A part en vie de famille, en colocation, en pension ou à l’armée pour certains, le partage de son quotidien avec d’autres personnes n’est pas une habitude ou une expérience si courante ! La réponse favorable arrive avec les conseils de l’équipe de l’association WWOOF France. Mais on sait que ce n’est pas encore vraiment le début…

Mais où commence l’histoire ? Au premiers mails reçus. Un ou une inconnue a donc vu votre profil, lu plus ou moins bien votre description, s’est efforcé de son côté à se présenter et s’acquitter de sa cotisation à l’association. On est donc en terrain neutre, en égalité d’engagement. Les petites phrases pour expliquer ce qui est attendu, ce qui est offert comme ce qui est espéré.

Un profil de WWOOFeur à décoder. Novice ou expérimenté ? Est-ce un terre-à-terre ou une rêveuse ? Une pragmatique ou un utopiste ?

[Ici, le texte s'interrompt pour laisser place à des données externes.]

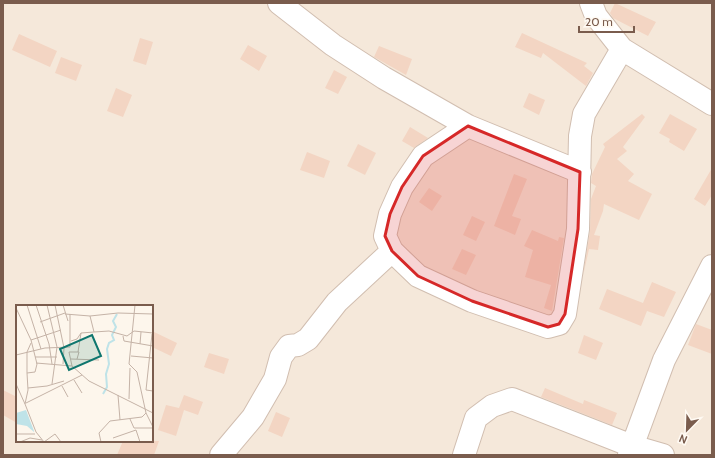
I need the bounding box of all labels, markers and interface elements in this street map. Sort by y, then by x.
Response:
scale bar [579,8,634,34]
text: 20 m [585,14,613,29]
inset map [16,305,153,442]
north arrow [667,410,707,450]
text: N [677,431,689,447]

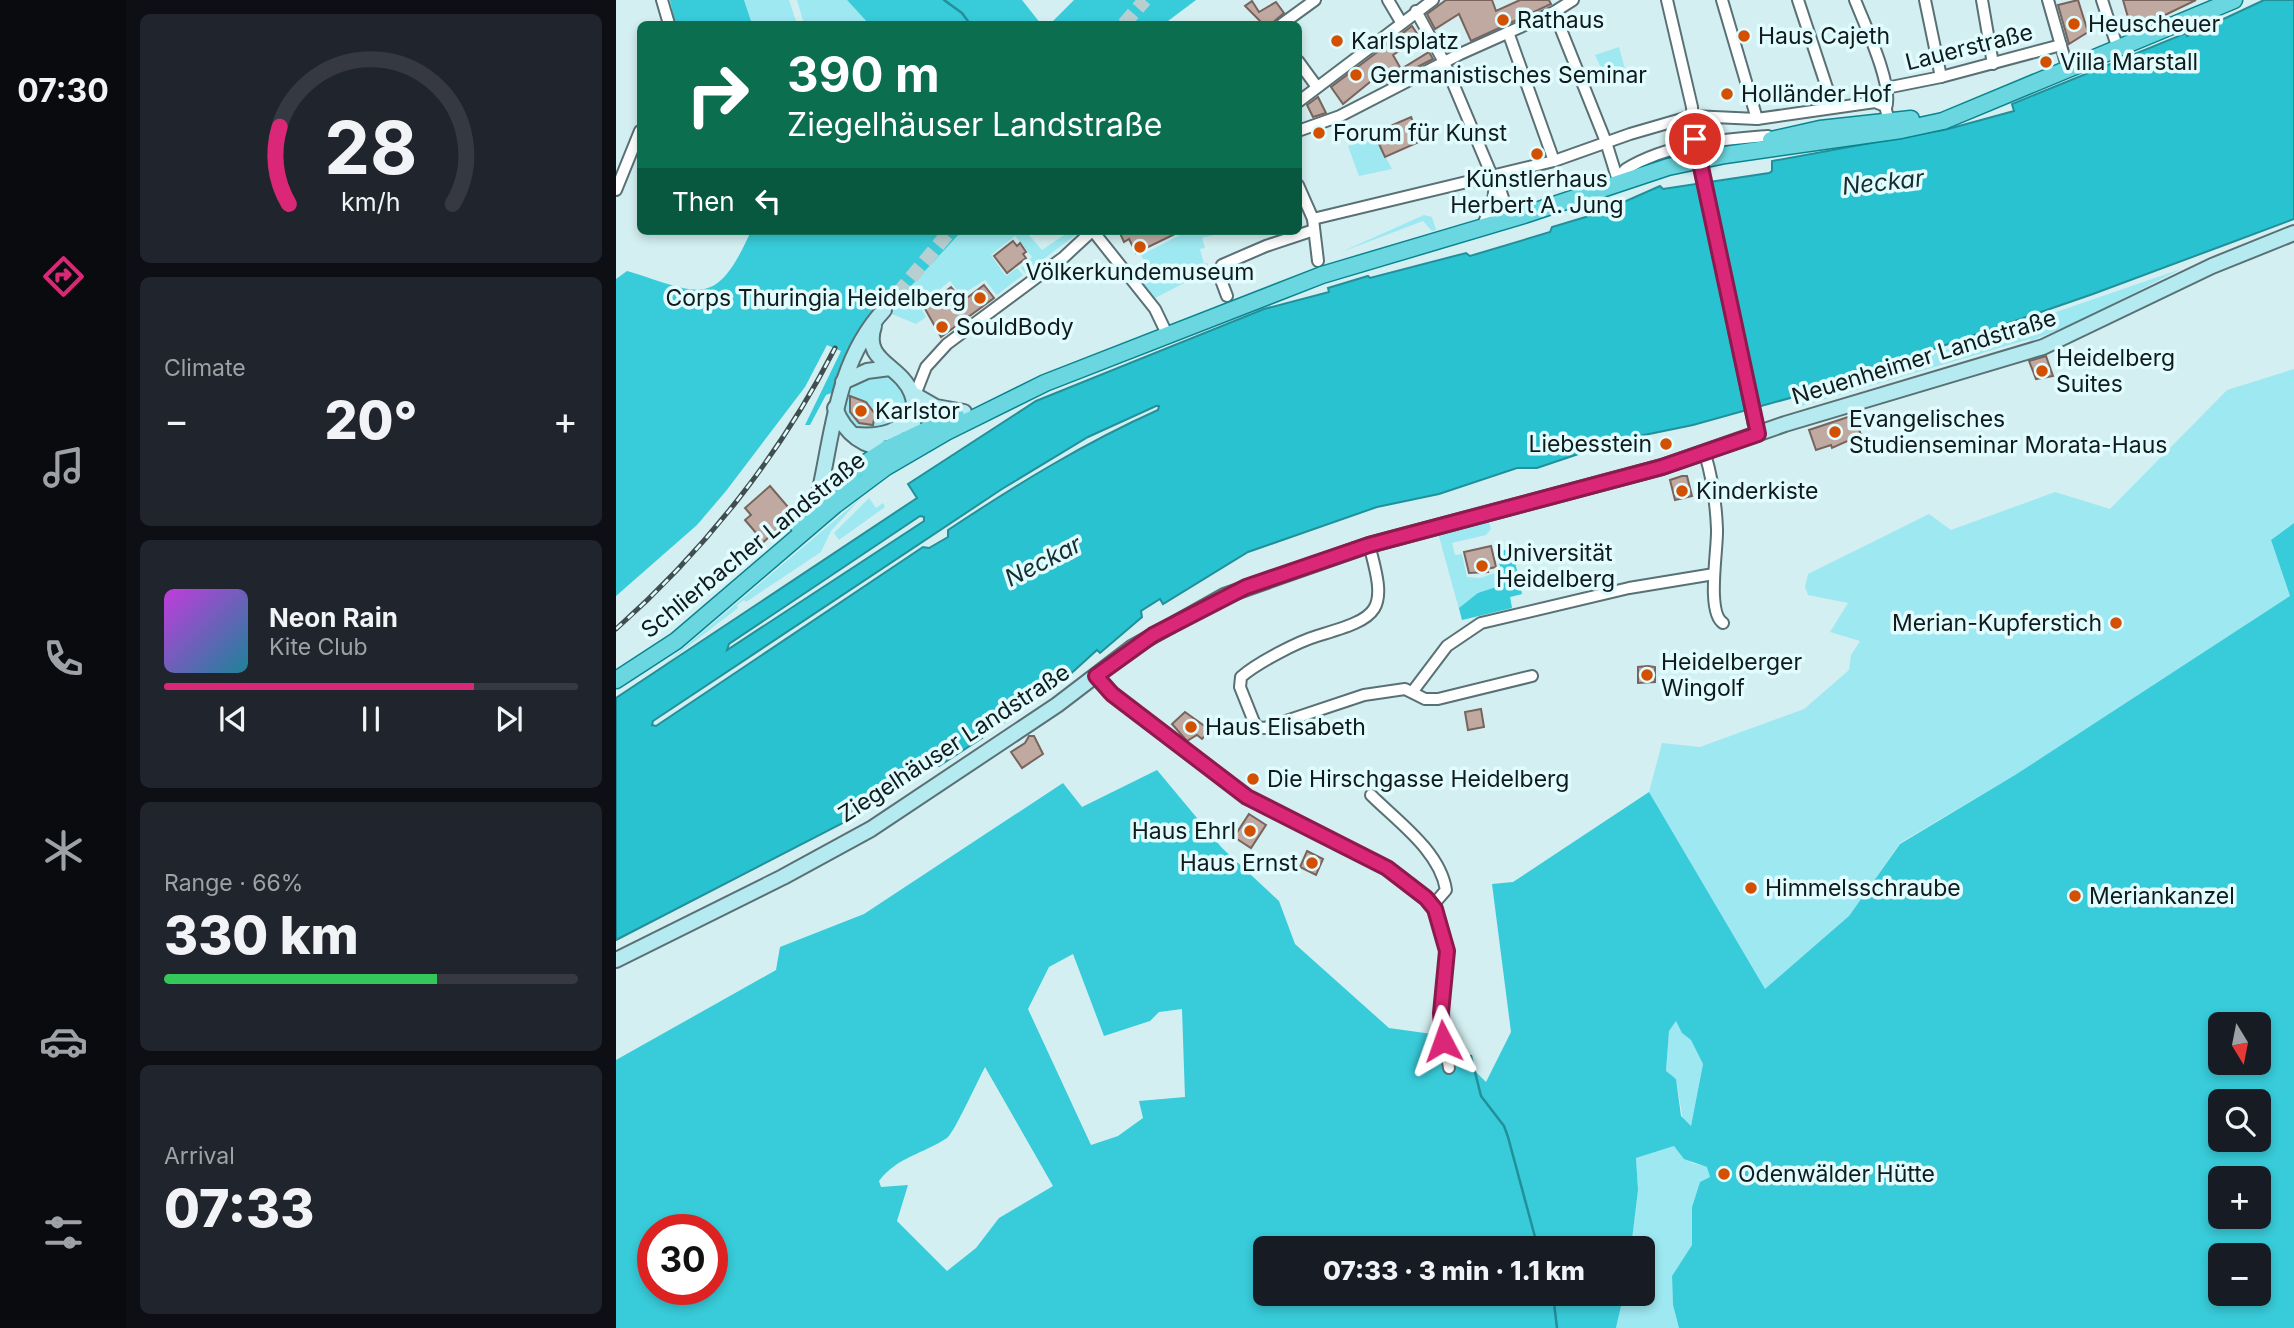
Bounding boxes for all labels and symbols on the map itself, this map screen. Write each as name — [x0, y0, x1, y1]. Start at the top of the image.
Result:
place label: Rathaus — [1517, 6, 1604, 34]
place label: Heuscheuer — [2088, 10, 2220, 38]
marker: Rathaus — [1495, 12, 1511, 28]
marker: Heuscheuer — [2066, 16, 2082, 32]
street label: Lauerstraße — [1902, 18, 2036, 76]
place label: Haus Cajeth — [1758, 22, 1890, 50]
place label: Karlsplatz — [1351, 27, 1459, 55]
marker: Haus Cajeth — [1736, 28, 1752, 44]
marker: Karlsplatz — [1329, 33, 1345, 49]
place label: Villa Marstall — [2060, 48, 2198, 76]
marker: Villa Marstall — [2038, 54, 2054, 70]
place label: Germanistisches Seminar — [1370, 61, 1647, 89]
marker: Germanistisches Seminar — [1348, 67, 1364, 83]
place label: Holländer Hof — [1741, 80, 1892, 108]
marker: Holländer Hof — [1719, 86, 1735, 102]
pin — [1665, 109, 1725, 169]
place label: Forum für Kunst — [1333, 119, 1508, 147]
marker: Forum für Kunst — [1311, 125, 1327, 141]
marker: Künstlerhaus Herbert A. Jung — [1529, 146, 1545, 162]
water label: Neckar — [1841, 163, 1926, 201]
place label: Künstlerhaus Herbert A. Jung — [1450, 165, 1624, 219]
marker: Völkerkundemuseum — [1132, 239, 1148, 255]
place label: Völkerkundemuseum — [1026, 258, 1254, 286]
place label: Corps Thuringia Heidelberg — [665, 284, 966, 312]
marker: Corps Thuringia Heidelberg — [972, 290, 988, 306]
street label: Neuenheimer Landstraße — [1788, 303, 2060, 411]
place label: SouldBody — [956, 313, 1074, 341]
marker: SouldBody — [934, 319, 950, 335]
place label: Heidelberg Suites — [2056, 344, 2175, 398]
marker: Heidelberg Suites — [2034, 363, 2050, 379]
place label: Karlstor — [875, 397, 960, 425]
marker: Karlstor — [853, 403, 869, 419]
place label: Evangelisches Studienseminar Morata-Haus — [1849, 405, 2167, 459]
marker: Evangelisches Studienseminar Morata-Haus — [1827, 424, 1843, 440]
place label: Liebesstein — [1528, 430, 1652, 458]
marker: Liebesstein — [1658, 436, 1674, 452]
street label: Schlierbacher Landstraße — [635, 446, 871, 644]
place label: Kinderkiste — [1696, 477, 1819, 505]
marker: Kinderkiste — [1674, 483, 1690, 499]
water label: Neckar — [1000, 529, 1087, 593]
place label: Universität Heidelberg — [1496, 539, 1615, 593]
marker: Universität Heidelberg — [1474, 558, 1490, 574]
place label: Merian-Kupferstich — [1892, 609, 2102, 637]
marker: Merian-Kupferstich — [2108, 615, 2124, 631]
place label: Heidelberger Wingolf — [1661, 648, 1802, 702]
street label: Ziegelhäuser Landstraße — [833, 658, 1075, 828]
marker: Heidelberger Wingolf — [1639, 667, 1655, 683]
place label: Haus Elisabeth — [1205, 713, 1366, 741]
marker: Haus Elisabeth — [1183, 719, 1199, 735]
place label: Die Hirschgasse Heidelberg — [1267, 765, 1569, 793]
marker: Die Hirschgasse Heidelberg — [1245, 771, 1261, 787]
place label: Haus Ehrl — [1132, 817, 1236, 845]
marker: Haus Ehrl — [1242, 823, 1258, 839]
place label: Haus Ernst — [1180, 849, 1298, 877]
marker: Haus Ernst — [1304, 855, 1320, 871]
place label: Himmelsschraube — [1765, 874, 1961, 902]
marker: Himmelsschraube — [1743, 880, 1759, 896]
place label: Meriankanzel — [2089, 882, 2235, 910]
marker: Meriankanzel — [2067, 888, 2083, 904]
position arrow — [1406, 1004, 1480, 1078]
north arrow — [2208, 1012, 2272, 1074]
place label: Odenwälder Hütte — [1738, 1160, 1935, 1188]
marker: Odenwälder Hütte — [1716, 1166, 1732, 1182]
speed limit sign: 30 — [637, 1214, 728, 1305]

Comment deviner ce qui ne se découvrira qu’ensemble, en partageant un travail ou un repas ? Alors on ne se fixe pas de règle autres que « Ouvert ou fermé » cette semaine demandée. Si il n’y a plus de place, ou que la demande est trop décalée par rapport à ce que l’on peut apporter, c’est « Non » l’histoire s’arrête… Mais on peut envisager d’autres histoire en choisissant le bouton : « Peut être » ou « Oui » Avec le « Peut-être » c’est peut être le début de l’histoire : quelques échanges de messages, une adresse mail ou Whatsapp pour faciliter l’échange. Un peu plus de précisions sur les disponibilités, sur le travail ou les loisirs prévus, sur les conditions d’accueil, sur le projet poursuivi aussi bien par le voyageur que par l’hôte.

La magie de la rencontre commence avec la sincérité des réponses

La magie de la rencontre commence avec la sincérité des réponses, la compréhension des attentes ou des contraintes. Et si c’est le « Oui » qui l’emporte alors c’est un bon pas vers le début… Mais il y a parfois des cailloux sur le chemin : un désistement de dernière minute ça peut arriver, une autre direction subie ou choisie et l’histoire n’aura pas lieu…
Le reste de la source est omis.